▶ **Assignment**
In the forum thread on romantic attraction below, what were the first poster's teenage infatuations often based on?

▶ **Extracted text**
I'm still confused about whether I've ever truly experienced romantic attraction. I know I've felt genuine like for specific people before, but sometimes that is tinged with nervousness because I get anxious in some social situations. When I was younger in my teens I believe I had infatuations but they were often very shallow and based on how the person looked aesthetically.

To add to this confusion, I'm not sure I can clearly give myself a label to describe who I'm attracted to, whether platonically or not. When I meet someone for the first time, of course I might notice physically pleasing aspects in how they look but I never consider getting to know the person better for the purpose of getting close to them romantically. The nervousness I feel in social situations is embarrassing and can vary depending on different factors. If I find the person sexually attractive, I also feel intimidated by my own perception of the person and insecure about whether the person finds me interesting to talk to. If I get to know a person well enough and the sexual attraction stays, sometimes I'll imagine what it might be like to kiss or cuddle with the person, however, I can't tell if this is really romantic attraction because it's just a fantasy in my mind and not actually a lived experience in real life. so I wonder if I actually only like the IDEA of what it might feel like to be with the person as such but if it really happened, I am not sure I could reciprocate. At the same time, I can't see myself kissing or cuddling with anyone, unless maybe if I already had a deep emotional bond with them. And this in itself is not guaranteed as I only imagine this is how I would behave if I had such a person, and I'm unclear if it happened in real life, would I still react this way or would I be repulsed? 

Edited by Raininspring
  • 2 months later...
Posted

How I define when I feel romantic attraction is a significant change in behavior when it comes to general daily interactions with another person.

Now "significant" is a very open to interpretation word so it might not be a definition that works for everyone, but for me that means things like taking pictures of food and stuff I see out and about and talking about where I'm going and just being generally very annoying because I feel like i HAVE to share my entire life down to the second with this person, not because I want to mind you, but because "that's just what you do in a relationship".

I don't know where I got this idea, maybe tv shows or books I read as a kid, point is its stuck with me my entire life, love is a forced, intentional, and drastic change in behavior that is rewarded with a miniscule amount of pleasure for me at least. truly exhausting.

I think it's very important to have these definitions, because it gives you a very good early warning sign that this isn't going to work, and you should probably at least slow down if not stop, talk with your partner a bit, that's sort of thing. It's easy to get caught up in emotions and try to copy the energy of someone who is being romantic towards you (at least it is for me, thanks being neurodivergent) and not realize that what you're doing is actually just killing your mental health.

  • 2 months later...
Guest Bené
Posted
On 4/15/2016 at 4:47 PM, Rising Sun said:
  1. Doesn't work with polyamory.

Yes, I thought of this too...I think I like someone but I feel stuck on wheter it's selfish or not to want to be exclusive. A lot of parts of love feel self-serving if you think about it.... I find it astonishing how many people can admit to feeling that.

▶ **Data shown**
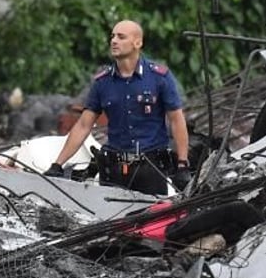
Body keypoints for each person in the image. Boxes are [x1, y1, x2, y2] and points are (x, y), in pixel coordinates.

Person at [45, 20, 192, 195]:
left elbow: (177, 120)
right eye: (112, 36)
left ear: (137, 43)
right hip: (113, 169)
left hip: (150, 168)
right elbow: (83, 125)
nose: (114, 41)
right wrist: (57, 164)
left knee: (151, 217)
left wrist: (182, 164)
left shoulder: (159, 77)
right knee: (112, 219)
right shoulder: (102, 82)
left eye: (121, 37)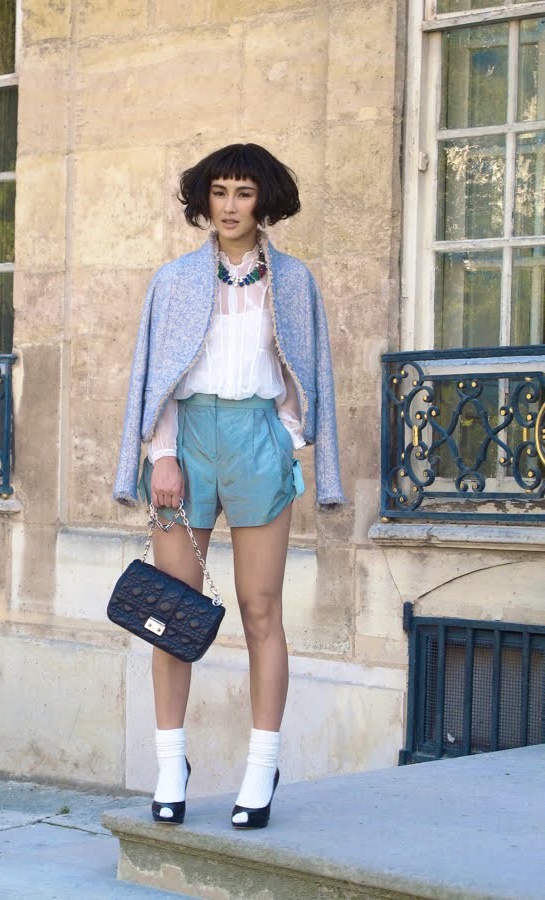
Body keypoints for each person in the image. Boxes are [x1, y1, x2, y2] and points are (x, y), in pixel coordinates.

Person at [114, 143, 345, 829]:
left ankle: (260, 767)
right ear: (203, 200)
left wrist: (286, 439)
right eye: (219, 192)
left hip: (256, 442)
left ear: (263, 199)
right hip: (185, 445)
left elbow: (309, 372)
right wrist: (160, 454)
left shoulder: (293, 280)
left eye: (243, 192)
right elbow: (157, 374)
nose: (230, 206)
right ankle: (170, 765)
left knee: (260, 608)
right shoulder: (175, 280)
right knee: (170, 611)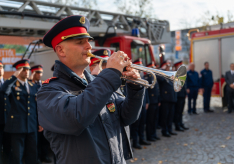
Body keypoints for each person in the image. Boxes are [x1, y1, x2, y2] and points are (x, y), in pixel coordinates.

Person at [37, 15, 145, 164]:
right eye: (80, 42)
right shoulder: (49, 91)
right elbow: (76, 118)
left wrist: (135, 87)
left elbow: (127, 117)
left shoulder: (98, 83)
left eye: (88, 41)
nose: (89, 47)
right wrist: (111, 74)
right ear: (61, 50)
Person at [0, 59, 43, 164]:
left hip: (31, 125)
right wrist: (14, 76)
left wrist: (39, 123)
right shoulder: (13, 86)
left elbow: (36, 107)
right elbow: (3, 90)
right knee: (17, 156)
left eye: (28, 69)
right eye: (23, 69)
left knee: (32, 154)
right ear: (18, 71)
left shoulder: (33, 86)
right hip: (17, 127)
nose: (26, 71)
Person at [29, 65, 52, 164]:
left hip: (44, 116)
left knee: (44, 139)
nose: (39, 74)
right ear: (33, 73)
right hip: (34, 117)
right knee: (35, 140)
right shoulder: (29, 85)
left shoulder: (44, 84)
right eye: (37, 72)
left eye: (40, 72)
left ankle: (44, 155)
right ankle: (37, 157)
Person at [129, 59, 151, 149]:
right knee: (135, 125)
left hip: (143, 104)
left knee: (142, 123)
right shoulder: (134, 77)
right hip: (136, 105)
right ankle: (135, 141)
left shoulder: (142, 77)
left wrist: (147, 102)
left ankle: (142, 139)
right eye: (139, 67)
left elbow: (145, 92)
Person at [159, 61, 178, 137]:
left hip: (171, 98)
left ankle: (169, 129)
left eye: (169, 66)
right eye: (167, 65)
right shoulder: (162, 74)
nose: (169, 67)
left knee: (170, 115)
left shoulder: (170, 74)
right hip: (165, 99)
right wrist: (163, 70)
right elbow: (160, 79)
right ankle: (164, 130)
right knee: (165, 116)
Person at [145, 62, 161, 141]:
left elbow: (157, 90)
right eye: (152, 67)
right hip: (151, 102)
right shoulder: (148, 77)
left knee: (155, 119)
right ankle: (149, 135)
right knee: (150, 120)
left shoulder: (154, 76)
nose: (154, 68)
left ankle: (154, 134)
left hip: (155, 101)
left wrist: (158, 100)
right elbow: (147, 91)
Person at [173, 61, 189, 131]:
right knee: (178, 111)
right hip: (178, 95)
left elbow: (184, 85)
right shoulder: (175, 74)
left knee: (181, 111)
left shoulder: (181, 74)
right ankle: (177, 125)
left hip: (182, 95)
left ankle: (181, 123)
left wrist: (185, 94)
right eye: (179, 66)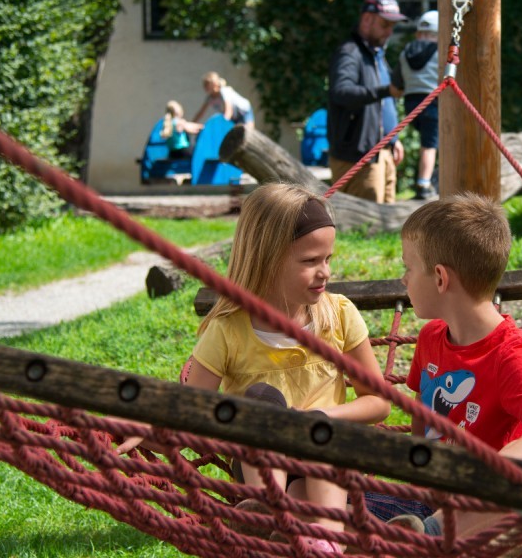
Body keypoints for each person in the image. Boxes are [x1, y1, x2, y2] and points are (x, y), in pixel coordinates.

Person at [120, 183, 391, 555]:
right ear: (267, 258)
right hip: (259, 463)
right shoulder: (229, 330)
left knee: (318, 446)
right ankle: (274, 513)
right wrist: (151, 427)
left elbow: (378, 402)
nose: (324, 272)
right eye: (310, 261)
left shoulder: (339, 315)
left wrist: (318, 417)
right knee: (261, 401)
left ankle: (326, 539)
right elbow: (191, 411)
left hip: (332, 455)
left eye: (328, 258)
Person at [379, 193, 522, 538]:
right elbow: (422, 424)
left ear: (440, 278)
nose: (404, 280)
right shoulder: (431, 337)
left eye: (408, 269)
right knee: (330, 502)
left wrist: (487, 474)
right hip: (423, 500)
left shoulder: (510, 356)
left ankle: (432, 535)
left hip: (478, 511)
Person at [327, 0, 406, 203]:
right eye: (385, 24)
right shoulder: (349, 53)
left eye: (392, 26)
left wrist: (393, 139)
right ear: (367, 20)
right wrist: (385, 91)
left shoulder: (376, 54)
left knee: (387, 226)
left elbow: (384, 105)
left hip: (382, 154)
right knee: (364, 230)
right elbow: (341, 92)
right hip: (358, 158)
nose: (389, 31)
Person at [399, 9, 441, 200]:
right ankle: (424, 183)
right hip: (432, 101)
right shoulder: (440, 52)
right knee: (429, 145)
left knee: (427, 142)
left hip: (411, 102)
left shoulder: (406, 52)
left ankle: (427, 179)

▶ **Answer to this exercise**
They were often based on how the person looked aesthetically.